217 University Drive

The Campus Theater opened in Northgate in 1940, on the corner of Boyett and University. It was the first theater in College Station, and ended up lasting a very long time. Done in an art deco style and with a single screen (it had a balcony and cry room, too!), it survived sometime into the mid to late 1980s as competition forced it out of business (or maybe the Schulmans, which owned and built it, closed it in '85, along with their theaters in downtown Bryan. Makes sense in the timeline). (Here is an awesome shot of the cinema not too long after opening, but I don't have permission to post it).

After the theater began to deteriorate, around 1995 it finally reopened as Shadow Canyon, which soon after gave it a dreadful makeover by covering over much of the building in wood to give it a country-western theme, and that's been the type of tenant of it's been ever since. Shadow Canyon did well initially, but within a decade, they were out, after they started charging a cover and used gimmicks like wet t-shirt contests to gain attendance. Next up was Midnight Rodeo, which still has locations in San Antonio and Amarillo (an Austin location has closed since 2013). But the College Station location did not last nearly as long as Shadow Canyon, as it opened in early 2006 and closed by summer 2007. (There was another location in Katy Mills in Katy that closed about the same time, and was replaced with Circuit City, bet that went well for them). In 2008 (at least I think it was 2008), it became Daisy Dukes, owned by the Dallis brothers, which was a country-western dance hall. As you can see from a Panaramio picture below, it's obviously the same building, but horrible things have been done to it (sorry I lack a better picture).

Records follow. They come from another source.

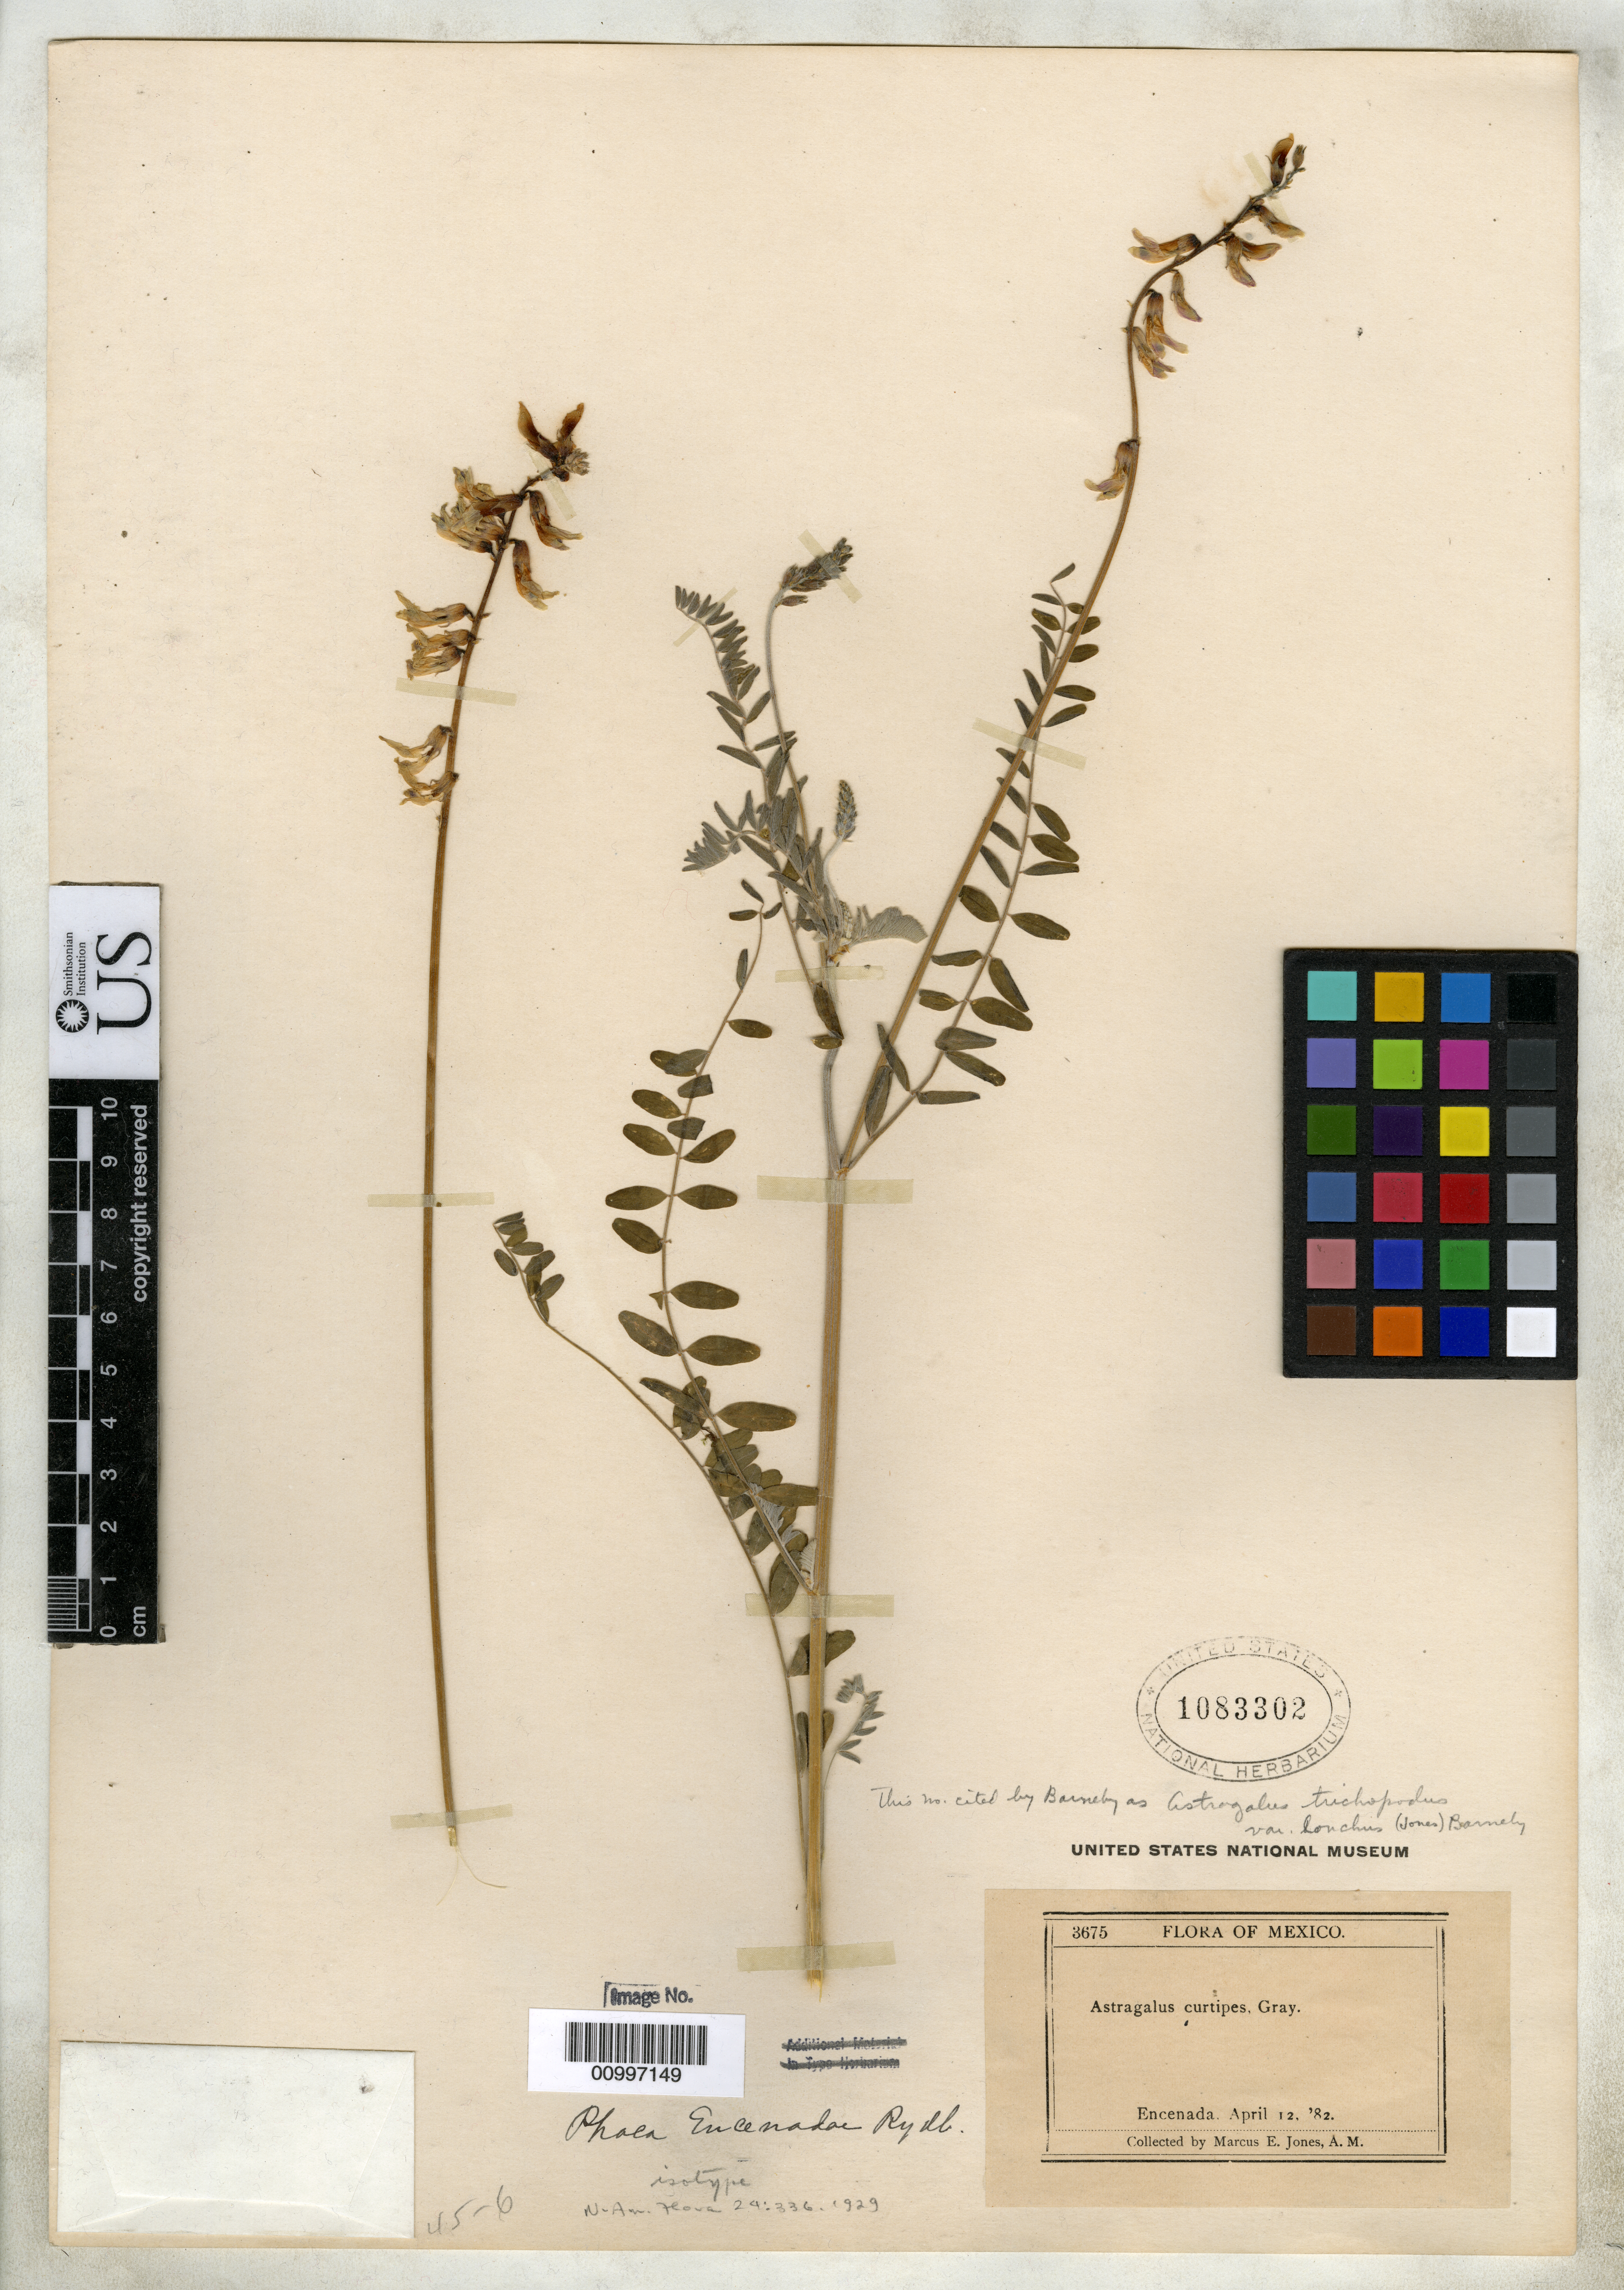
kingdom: Plantae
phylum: Tracheophyta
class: Magnoliopsida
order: Fabales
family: Fabaceae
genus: Phaca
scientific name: Phaca encenadae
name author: Rydb.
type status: Possible Isotype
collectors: M. E. Jones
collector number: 3675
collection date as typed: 12 Apr 1882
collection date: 1882-04-12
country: Mexico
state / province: Baja California Norte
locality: Encenada.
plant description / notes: Protologue cites type collection as M.E. Jones 3672; other collections from same locality & date may be isotypes but have different numbers (3675, 3676).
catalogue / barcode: US 1083302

Panoramio user rahulatiitd


So the building was clearly mauled, but it got worse. In spring 2013, Daisy Dukes took advantage of the upper level the original building had and opened rooftop seating right above the marquee, with seating and televisions. This was not only ugly but also raised the question if the circa 1940 roof clearly not designed to support tons of people would collapse one day (then again, these sorts of things were done with all sorts of redundancies). By November, it was renamed to Duke's, and by summer 2014 changed hands to The Tap's owners. Prior to this time, there was a lot of drama with the Dallis family including squatting in the Café Eccell building, DUI arrests, and the fact that a former manager of DD's (and an estranged brother, at least publicly) was arrested for something more major, and while initially The Tap talked about the space becoming "No Name Saloon" (which was just a temporary name and never actually on the marquee, the closest to that being when they were changing signs).

Their Twitter page actually "borrowed" the same Campus Theater page I had linked to (and I am absolutely sure they saw this page), but not only did they not restore the facade (not that I expected them to do so at all but the opportunity was there) it just remained a trashy dance hall, this time named Boulevard 217.

As a "parting shot", here's a from-the-back-seat picture I took of it on the night of October 30, 2014.

Horrible picture, I know, but it gets the point across



Editor's Note: This post was rewritten in 2015, but at the end of 2015, Boulevard 217 closed, and was replaced with Shiner Park, which opened for the fall 2016 semester.

* This was cited from a link from The Eagle (now dead), but the URL indicated it was the June 8 2007 issue, if that helps.